Donde la explotación comercial intensiva en tierras que antes eran bosque tiene consecuencias más dramáticas es en las comunidades. Esta forma de desarrollo transmite valores sumamente destructivos para la trama social de las comunidades indígenas y de los seres humanos en general. El dinero, el individualismo, la competencia y el consumismo rompen el pacto de solidaridad que anima a las comunidades. Aparecen divisiones entre sus miembros, entre los viejos y los jóvenes, entre las mujeres y los hombres. La economía de mercado es machista, y los hombres suelen dejarse seducir más fácilmente por el atractivo del dinero y la economía monetaria.

### EJERCICIOS PROPUESTOS
1/ Según el texto sobre la explotación comercial de tierras que antes eran bosque, ¿qué factores rompen el pacto de solidaridad que anima a las comunidades?
2/ Reproduzca el texto sobre la explotación comercial desde "Donde la explotación" hasta "la economía monetaria.", ambos incluidos, y cambie "machista" por "patriarcal".

### DATOS PROPORCIONADOS

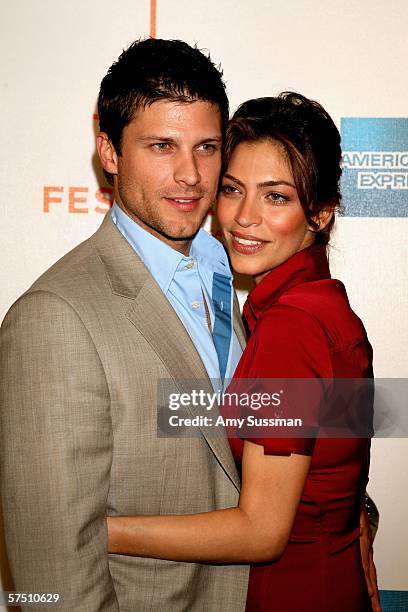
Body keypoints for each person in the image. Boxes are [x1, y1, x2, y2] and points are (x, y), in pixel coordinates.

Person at [105, 93, 381, 611]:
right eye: (232, 190)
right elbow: (333, 451)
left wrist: (98, 531)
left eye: (276, 197)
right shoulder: (321, 304)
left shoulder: (293, 327)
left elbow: (261, 533)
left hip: (290, 593)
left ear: (319, 212)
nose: (243, 218)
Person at [0, 39, 249, 611]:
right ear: (109, 153)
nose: (190, 174)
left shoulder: (221, 270)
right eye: (162, 146)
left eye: (206, 147)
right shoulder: (54, 321)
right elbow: (54, 580)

### RESPUESTAS POR ÍTEM
1/ El dinero, el individualismo, la competencia y el consumismo.

2/
Donde la explotación comercial intensiva en tierras que antes eran bosque tiene consecuencias más dramáticas es en las comunidades. Esta forma de desarrollo transmite valores sumamente destructivos para la trama social de las comunidades indígenas y de los seres humanos en general. El dinero, el individualismo, la competencia y el consumismo rompen el pacto de solidaridad que anima a las comunidades. Aparecen divisiones entre sus miembros, entre los viejos y los jóvenes, entre las mujeres y los hombres. La economía de mercado es patriarcal, y los hombres suelen dejarse seducir más fácilmente por el atractivo del dinero y la economía monetaria.